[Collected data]
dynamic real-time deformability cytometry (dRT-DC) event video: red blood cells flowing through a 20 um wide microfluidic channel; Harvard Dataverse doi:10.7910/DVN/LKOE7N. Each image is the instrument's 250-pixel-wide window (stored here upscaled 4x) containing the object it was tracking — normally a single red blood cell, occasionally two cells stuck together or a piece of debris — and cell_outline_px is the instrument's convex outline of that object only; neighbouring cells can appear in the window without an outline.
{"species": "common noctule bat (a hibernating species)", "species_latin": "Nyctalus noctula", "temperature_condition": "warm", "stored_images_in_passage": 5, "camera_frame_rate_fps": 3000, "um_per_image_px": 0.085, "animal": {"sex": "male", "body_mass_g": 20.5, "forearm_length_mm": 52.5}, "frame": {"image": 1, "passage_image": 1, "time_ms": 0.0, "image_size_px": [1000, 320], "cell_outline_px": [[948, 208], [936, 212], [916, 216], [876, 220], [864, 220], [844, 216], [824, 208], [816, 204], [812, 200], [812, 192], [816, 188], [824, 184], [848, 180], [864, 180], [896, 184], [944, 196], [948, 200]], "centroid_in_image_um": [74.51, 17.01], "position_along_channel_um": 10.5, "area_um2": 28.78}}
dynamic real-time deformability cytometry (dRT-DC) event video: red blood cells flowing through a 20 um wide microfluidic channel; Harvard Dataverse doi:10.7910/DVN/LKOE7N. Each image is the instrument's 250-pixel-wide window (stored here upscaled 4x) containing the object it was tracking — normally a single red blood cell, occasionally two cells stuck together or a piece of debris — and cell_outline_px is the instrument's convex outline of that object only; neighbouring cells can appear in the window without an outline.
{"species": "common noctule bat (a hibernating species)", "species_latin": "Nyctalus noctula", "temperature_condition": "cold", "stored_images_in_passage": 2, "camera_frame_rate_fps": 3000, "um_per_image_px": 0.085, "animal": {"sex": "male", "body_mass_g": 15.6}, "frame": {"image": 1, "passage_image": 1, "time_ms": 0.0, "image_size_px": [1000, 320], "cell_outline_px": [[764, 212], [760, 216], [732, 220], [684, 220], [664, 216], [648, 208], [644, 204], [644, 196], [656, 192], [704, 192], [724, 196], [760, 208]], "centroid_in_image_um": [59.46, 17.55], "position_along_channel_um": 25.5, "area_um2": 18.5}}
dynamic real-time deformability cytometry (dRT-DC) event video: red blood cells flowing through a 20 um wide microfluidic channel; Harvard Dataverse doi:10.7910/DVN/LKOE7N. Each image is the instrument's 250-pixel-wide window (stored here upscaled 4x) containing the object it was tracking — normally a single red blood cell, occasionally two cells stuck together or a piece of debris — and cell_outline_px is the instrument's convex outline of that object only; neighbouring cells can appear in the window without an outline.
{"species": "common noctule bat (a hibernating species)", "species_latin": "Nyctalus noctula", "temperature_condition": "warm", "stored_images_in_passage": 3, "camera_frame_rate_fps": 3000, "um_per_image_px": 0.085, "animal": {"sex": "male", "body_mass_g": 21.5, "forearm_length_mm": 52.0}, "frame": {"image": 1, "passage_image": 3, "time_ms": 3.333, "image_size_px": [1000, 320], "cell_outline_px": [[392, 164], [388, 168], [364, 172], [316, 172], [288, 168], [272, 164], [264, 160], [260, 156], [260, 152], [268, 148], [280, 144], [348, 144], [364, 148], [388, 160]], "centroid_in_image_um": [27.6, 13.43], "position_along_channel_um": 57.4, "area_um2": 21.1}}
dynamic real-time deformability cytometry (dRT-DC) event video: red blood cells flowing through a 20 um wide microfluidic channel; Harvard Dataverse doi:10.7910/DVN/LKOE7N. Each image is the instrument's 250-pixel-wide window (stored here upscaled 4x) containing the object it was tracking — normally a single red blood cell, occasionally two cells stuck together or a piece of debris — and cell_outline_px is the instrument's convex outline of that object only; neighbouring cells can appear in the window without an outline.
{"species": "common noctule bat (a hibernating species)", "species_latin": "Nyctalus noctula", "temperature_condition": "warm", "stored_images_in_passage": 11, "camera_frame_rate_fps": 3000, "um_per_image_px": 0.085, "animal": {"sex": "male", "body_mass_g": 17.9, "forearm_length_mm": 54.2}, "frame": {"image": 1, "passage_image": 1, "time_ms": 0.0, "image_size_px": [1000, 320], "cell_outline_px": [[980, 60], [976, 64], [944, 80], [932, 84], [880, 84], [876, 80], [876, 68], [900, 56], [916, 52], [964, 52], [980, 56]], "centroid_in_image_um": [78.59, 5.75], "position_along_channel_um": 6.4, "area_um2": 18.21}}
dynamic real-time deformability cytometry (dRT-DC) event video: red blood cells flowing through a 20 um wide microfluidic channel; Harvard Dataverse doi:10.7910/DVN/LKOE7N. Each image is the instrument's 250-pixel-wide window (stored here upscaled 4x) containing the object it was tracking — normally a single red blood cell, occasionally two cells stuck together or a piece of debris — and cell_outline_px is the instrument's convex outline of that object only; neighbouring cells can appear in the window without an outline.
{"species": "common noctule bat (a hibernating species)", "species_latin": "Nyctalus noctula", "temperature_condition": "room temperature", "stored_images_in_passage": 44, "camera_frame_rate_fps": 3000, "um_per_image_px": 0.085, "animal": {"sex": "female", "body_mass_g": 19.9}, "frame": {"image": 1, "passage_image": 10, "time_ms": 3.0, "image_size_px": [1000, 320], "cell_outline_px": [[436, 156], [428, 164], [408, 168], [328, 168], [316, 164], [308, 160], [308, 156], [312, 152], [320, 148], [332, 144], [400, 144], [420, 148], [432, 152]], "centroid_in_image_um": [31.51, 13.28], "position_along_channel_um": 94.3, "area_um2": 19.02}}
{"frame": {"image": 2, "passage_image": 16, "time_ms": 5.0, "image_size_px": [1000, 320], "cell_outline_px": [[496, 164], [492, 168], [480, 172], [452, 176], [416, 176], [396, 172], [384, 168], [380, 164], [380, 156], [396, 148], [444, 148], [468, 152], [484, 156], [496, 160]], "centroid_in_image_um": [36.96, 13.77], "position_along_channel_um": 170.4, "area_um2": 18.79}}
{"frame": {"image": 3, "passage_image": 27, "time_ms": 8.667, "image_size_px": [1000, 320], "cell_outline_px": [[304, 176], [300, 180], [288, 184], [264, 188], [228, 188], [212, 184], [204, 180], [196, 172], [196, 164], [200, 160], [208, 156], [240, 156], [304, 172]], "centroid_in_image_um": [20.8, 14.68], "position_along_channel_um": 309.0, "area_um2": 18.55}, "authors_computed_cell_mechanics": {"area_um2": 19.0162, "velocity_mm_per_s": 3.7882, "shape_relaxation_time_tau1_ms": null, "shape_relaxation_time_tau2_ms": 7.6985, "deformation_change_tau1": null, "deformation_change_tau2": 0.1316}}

### Request
Using the entries above, please restate each one word for word.

### Response to the exercise
dynamic real-time deformability cytometry (dRT-DC) event video: red blood cells flowing through a 20 um wide microfluidic channel; Harvard Dataverse doi:10.7910/DVN/LKOE7N. Each image is the instrument's 250-pixel-wide window (stored here upscaled 4x) containing the object it was tracking — normally a single red blood cell, occasionally two cells stuck together or a piece of debris — and cell_outline_px is the instrument's convex outline of that object only; neighbouring cells can appear in the window without an outline.
{"species": "common noctule bat (a hibernating species)", "species_latin": "Nyctalus noctula", "temperature_condition": "warm", "stored_images_in_passage": 5, "camera_frame_rate_fps": 3000, "um_per_image_px": 0.085, "animal": {"sex": "male", "body_mass_g": 20.5, "forearm_length_mm": 52.5}, "frame": {"image": 1, "passage_image": 1, "time_ms": 0.0, "image_size_px": [1000, 320], "cell_outline_px": [[948, 208], [936, 212], [916, 216], [876, 220], [864, 220], [844, 216], [824, 208], [816, 204], [812, 200], [812, 192], [816, 188], [824, 184], [848, 180], [864, 180], [896, 184], [944, 196], [948, 200]], "centroid_in_image_um": [74.51, 17.01], "position_along_channel_um": 10.5, "area_um2": 28.78}}
dynamic real-time deformability cytometry (dRT-DC) event video: red blood cells flowing through a 20 um wide microfluidic channel; Harvard Dataverse doi:10.7910/DVN/LKOE7N. Each image is the instrument's 250-pixel-wide window (stored here upscaled 4x) containing the object it was tracking — normally a single red blood cell, occasionally two cells stuck together or a piece of debris — and cell_outline_px is the instrument's convex outline of that object only; neighbouring cells can appear in the window without an outline.
{"species": "common noctule bat (a hibernating species)", "species_latin": "Nyctalus noctula", "temperature_condition": "cold", "stored_images_in_passage": 2, "camera_frame_rate_fps": 3000, "um_per_image_px": 0.085, "animal": {"sex": "male", "body_mass_g": 15.6}, "frame": {"image": 1, "passage_image": 1, "time_ms": 0.0, "image_size_px": [1000, 320], "cell_outline_px": [[764, 212], [760, 216], [732, 220], [684, 220], [664, 216], [648, 208], [644, 204], [644, 196], [656, 192], [704, 192], [724, 196], [760, 208]], "centroid_in_image_um": [59.46, 17.55], "position_along_channel_um": 25.5, "area_um2": 18.5}}
dynamic real-time deformability cytometry (dRT-DC) event video: red blood cells flowing through a 20 um wide microfluidic channel; Harvard Dataverse doi:10.7910/DVN/LKOE7N. Each image is the instrument's 250-pixel-wide window (stored here upscaled 4x) containing the object it was tracking — normally a single red blood cell, occasionally two cells stuck together or a piece of debris — and cell_outline_px is the instrument's convex outline of that object only; neighbouring cells can appear in the window without an outline.
{"species": "common noctule bat (a hibernating species)", "species_latin": "Nyctalus noctula", "temperature_condition": "warm", "stored_images_in_passage": 3, "camera_frame_rate_fps": 3000, "um_per_image_px": 0.085, "animal": {"sex": "male", "body_mass_g": 21.5, "forearm_length_mm": 52.0}, "frame": {"image": 1, "passage_image": 3, "time_ms": 3.333, "image_size_px": [1000, 320], "cell_outline_px": [[392, 164], [388, 168], [364, 172], [316, 172], [288, 168], [272, 164], [264, 160], [260, 156], [260, 152], [268, 148], [280, 144], [348, 144], [364, 148], [388, 160]], "centroid_in_image_um": [27.6, 13.43], "position_along_channel_um": 57.4, "area_um2": 21.1}}
dynamic real-time deformability cytometry (dRT-DC) event video: red blood cells flowing through a 20 um wide microfluidic channel; Harvard Dataverse doi:10.7910/DVN/LKOE7N. Each image is the instrument's 250-pixel-wide window (stored here upscaled 4x) containing the object it was tracking — normally a single red blood cell, occasionally two cells stuck together or a piece of debris — and cell_outline_px is the instrument's convex outline of that object only; neighbouring cells can appear in the window without an outline.
{"species": "common noctule bat (a hibernating species)", "species_latin": "Nyctalus noctula", "temperature_condition": "warm", "stored_images_in_passage": 11, "camera_frame_rate_fps": 3000, "um_per_image_px": 0.085, "animal": {"sex": "male", "body_mass_g": 17.9, "forearm_length_mm": 54.2}, "frame": {"image": 1, "passage_image": 1, "time_ms": 0.0, "image_size_px": [1000, 320], "cell_outline_px": [[980, 60], [976, 64], [944, 80], [932, 84], [880, 84], [876, 80], [876, 68], [900, 56], [916, 52], [964, 52], [980, 56]], "centroid_in_image_um": [78.59, 5.75], "position_along_channel_um": 6.4, "area_um2": 18.21}}
dynamic real-time deformability cytometry (dRT-DC) event video: red blood cells flowing through a 20 um wide microfluidic channel; Harvard Dataverse doi:10.7910/DVN/LKOE7N. Each image is the instrument's 250-pixel-wide window (stored here upscaled 4x) containing the object it was tracking — normally a single red blood cell, occasionally two cells stuck together or a piece of debris — and cell_outline_px is the instrument's convex outline of that object only; neighbouring cells can appear in the window without an outline.
{"species": "common noctule bat (a hibernating species)", "species_latin": "Nyctalus noctula", "temperature_condition": "room temperature", "stored_images_in_passage": 44, "camera_frame_rate_fps": 3000, "um_per_image_px": 0.085, "animal": {"sex": "female", "body_mass_g": 19.9}, "frame": {"image": 1, "passage_image": 10, "time_ms": 3.0, "image_size_px": [1000, 320], "cell_outline_px": [[436, 156], [428, 164], [408, 168], [328, 168], [316, 164], [308, 160], [308, 156], [312, 152], [320, 148], [332, 144], [400, 144], [420, 148], [432, 152]], "centroid_in_image_um": [31.51, 13.28], "position_along_channel_um": 94.3, "area_um2": 19.02}}
{"frame": {"image": 2, "passage_image": 16, "time_ms": 5.0, "image_size_px": [1000, 320], "cell_outline_px": [[496, 164], [492, 168], [480, 172], [452, 176], [416, 176], [396, 172], [384, 168], [380, 164], [380, 156], [396, 148], [444, 148], [468, 152], [484, 156], [496, 160]], "centroid_in_image_um": [36.96, 13.77], "position_along_channel_um": 170.4, "area_um2": 18.79}}
{"frame": {"image": 3, "passage_image": 27, "time_ms": 8.667, "image_size_px": [1000, 320], "cell_outline_px": [[304, 176], [300, 180], [288, 184], [264, 188], [228, 188], [212, 184], [204, 180], [196, 172], [196, 164], [200, 160], [208, 156], [240, 156], [304, 172]], "centroid_in_image_um": [20.8, 14.68], "position_along_channel_um": 309.0, "area_um2": 18.55}, "authors_computed_cell_mechanics": {"area_um2": 19.0162, "velocity_mm_per_s": 3.7882, "shape_relaxation_time_tau1_ms": null, "shape_relaxation_time_tau2_ms": 7.6985, "deformation_change_tau1": null, "deformation_change_tau2": 0.1316}}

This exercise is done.